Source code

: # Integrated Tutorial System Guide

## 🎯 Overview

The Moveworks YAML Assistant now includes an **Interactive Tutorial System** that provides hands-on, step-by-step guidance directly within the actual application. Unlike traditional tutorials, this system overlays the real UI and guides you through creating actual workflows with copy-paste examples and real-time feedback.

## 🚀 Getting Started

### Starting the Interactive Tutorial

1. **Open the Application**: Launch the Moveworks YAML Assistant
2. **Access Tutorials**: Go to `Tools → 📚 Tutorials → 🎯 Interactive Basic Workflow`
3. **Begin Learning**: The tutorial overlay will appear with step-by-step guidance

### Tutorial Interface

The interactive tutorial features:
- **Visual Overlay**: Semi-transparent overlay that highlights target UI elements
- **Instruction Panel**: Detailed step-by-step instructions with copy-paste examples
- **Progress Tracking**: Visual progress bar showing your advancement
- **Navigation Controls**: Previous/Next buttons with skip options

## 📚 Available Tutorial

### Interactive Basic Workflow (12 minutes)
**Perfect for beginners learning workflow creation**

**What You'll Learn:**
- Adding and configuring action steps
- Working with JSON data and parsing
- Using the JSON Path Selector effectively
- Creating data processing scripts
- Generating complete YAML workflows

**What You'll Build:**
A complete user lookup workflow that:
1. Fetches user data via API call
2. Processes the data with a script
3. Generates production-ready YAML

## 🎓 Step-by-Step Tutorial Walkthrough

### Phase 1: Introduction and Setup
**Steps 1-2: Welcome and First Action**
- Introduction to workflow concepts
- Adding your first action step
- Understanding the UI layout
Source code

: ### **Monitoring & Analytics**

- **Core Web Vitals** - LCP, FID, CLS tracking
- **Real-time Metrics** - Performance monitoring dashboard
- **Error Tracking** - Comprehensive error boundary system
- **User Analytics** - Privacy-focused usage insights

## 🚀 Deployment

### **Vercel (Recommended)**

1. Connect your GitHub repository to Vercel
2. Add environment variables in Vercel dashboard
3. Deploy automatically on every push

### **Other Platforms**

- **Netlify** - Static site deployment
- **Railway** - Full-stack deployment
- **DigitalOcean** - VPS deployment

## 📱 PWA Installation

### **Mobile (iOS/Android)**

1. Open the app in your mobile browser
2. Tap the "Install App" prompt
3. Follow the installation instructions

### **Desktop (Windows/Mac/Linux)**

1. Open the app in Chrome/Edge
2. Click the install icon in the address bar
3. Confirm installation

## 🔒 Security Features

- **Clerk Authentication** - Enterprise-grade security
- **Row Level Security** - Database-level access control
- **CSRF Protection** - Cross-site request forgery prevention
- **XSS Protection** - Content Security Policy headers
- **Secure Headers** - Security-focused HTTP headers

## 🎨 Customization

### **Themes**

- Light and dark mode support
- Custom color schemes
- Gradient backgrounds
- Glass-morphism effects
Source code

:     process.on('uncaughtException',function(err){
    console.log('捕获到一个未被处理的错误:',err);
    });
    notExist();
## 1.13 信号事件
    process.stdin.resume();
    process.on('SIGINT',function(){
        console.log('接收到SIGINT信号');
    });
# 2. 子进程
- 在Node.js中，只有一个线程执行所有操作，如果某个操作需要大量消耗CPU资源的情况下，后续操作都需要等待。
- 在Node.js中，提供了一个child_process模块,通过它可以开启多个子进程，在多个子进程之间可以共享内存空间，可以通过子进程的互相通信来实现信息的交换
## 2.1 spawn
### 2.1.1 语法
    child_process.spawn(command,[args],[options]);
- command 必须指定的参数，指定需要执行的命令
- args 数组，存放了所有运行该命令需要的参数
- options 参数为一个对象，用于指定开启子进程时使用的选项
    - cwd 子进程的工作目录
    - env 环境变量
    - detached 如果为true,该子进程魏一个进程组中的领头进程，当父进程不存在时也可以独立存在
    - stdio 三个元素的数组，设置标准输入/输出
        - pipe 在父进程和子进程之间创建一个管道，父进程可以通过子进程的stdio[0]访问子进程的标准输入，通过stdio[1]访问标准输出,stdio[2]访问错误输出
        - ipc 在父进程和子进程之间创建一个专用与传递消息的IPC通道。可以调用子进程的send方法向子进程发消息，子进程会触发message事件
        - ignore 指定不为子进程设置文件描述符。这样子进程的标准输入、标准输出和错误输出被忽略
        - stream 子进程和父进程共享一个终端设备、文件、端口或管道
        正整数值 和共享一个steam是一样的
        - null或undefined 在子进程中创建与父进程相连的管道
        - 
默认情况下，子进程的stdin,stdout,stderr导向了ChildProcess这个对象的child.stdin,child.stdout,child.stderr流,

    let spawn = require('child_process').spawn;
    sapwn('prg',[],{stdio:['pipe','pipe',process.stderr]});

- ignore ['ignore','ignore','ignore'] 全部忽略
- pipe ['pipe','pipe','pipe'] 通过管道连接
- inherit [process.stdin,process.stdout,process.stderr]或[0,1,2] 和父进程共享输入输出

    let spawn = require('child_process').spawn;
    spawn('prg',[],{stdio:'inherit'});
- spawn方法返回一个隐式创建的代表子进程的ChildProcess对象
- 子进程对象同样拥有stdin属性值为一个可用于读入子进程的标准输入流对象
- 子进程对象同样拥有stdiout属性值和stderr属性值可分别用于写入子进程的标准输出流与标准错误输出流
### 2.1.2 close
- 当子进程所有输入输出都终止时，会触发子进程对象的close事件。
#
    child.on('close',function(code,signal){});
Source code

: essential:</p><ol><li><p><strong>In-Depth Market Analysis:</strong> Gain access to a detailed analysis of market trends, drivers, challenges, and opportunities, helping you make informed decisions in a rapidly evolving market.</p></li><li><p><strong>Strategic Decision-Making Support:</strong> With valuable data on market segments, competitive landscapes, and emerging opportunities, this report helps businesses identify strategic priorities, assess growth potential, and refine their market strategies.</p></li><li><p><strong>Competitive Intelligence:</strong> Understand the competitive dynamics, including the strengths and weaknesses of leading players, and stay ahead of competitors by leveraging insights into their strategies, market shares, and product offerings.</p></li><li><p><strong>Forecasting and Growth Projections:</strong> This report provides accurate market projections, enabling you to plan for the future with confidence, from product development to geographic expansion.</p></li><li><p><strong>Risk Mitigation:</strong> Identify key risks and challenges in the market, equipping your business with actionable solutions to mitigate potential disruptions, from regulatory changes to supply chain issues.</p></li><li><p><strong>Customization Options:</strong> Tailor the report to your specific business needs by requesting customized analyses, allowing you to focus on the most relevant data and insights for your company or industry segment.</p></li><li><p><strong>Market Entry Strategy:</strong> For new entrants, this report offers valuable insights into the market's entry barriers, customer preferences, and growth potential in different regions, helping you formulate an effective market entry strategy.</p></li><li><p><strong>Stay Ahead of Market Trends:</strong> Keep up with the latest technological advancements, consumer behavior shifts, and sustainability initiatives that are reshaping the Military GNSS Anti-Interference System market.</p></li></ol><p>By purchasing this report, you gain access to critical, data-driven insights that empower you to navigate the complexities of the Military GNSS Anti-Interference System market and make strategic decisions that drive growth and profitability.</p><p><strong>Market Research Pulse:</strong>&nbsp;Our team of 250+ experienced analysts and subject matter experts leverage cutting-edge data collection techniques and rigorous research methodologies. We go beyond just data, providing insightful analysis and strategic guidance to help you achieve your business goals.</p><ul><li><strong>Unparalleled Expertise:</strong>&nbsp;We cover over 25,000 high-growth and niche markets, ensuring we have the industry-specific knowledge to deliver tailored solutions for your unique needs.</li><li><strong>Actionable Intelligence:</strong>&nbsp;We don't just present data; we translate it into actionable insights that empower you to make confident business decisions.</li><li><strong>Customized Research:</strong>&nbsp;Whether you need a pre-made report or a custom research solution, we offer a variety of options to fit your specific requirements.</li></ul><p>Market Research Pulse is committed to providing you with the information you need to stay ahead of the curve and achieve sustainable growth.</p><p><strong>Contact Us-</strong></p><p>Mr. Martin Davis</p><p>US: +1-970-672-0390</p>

——

Recast the data from its first line through the line containing "### Tutorial Interface" as a Markdown table with the columns Row and Line, giving each line a row number and leaving out blank lines.

| Row | Line |
|---|---|
| 1 | Source code |
| 2 | : # Integrated Tutorial System Guide |
| 3 | ## 🎯 Overview |
| 4 | The Moveworks YAML Assistant now includes an **Interactive Tutorial System** that provides hands-on, step-by-step guidance directly within the actual application. Unlike traditional tutorials, this system overlays the real UI and guides you through creating actual workflows with copy-paste examples and real-time feedback. |
| 5 | ## 🚀 Getting Started |
| 6 | ### Starting the Interactive Tutorial |
| 7 | 1. **Open the Application**: Launch the Moveworks YAML Assistant |
| 8 | 2. **Access Tutorials**: Go to `Tools → 📚 Tutorials → 🎯 Interactive Basic Workflow` |
| 9 | 3. **Begin Learning**: The tutorial overlay will appear with step-by-step guidance |
| 10 | ### Tutorial Interface |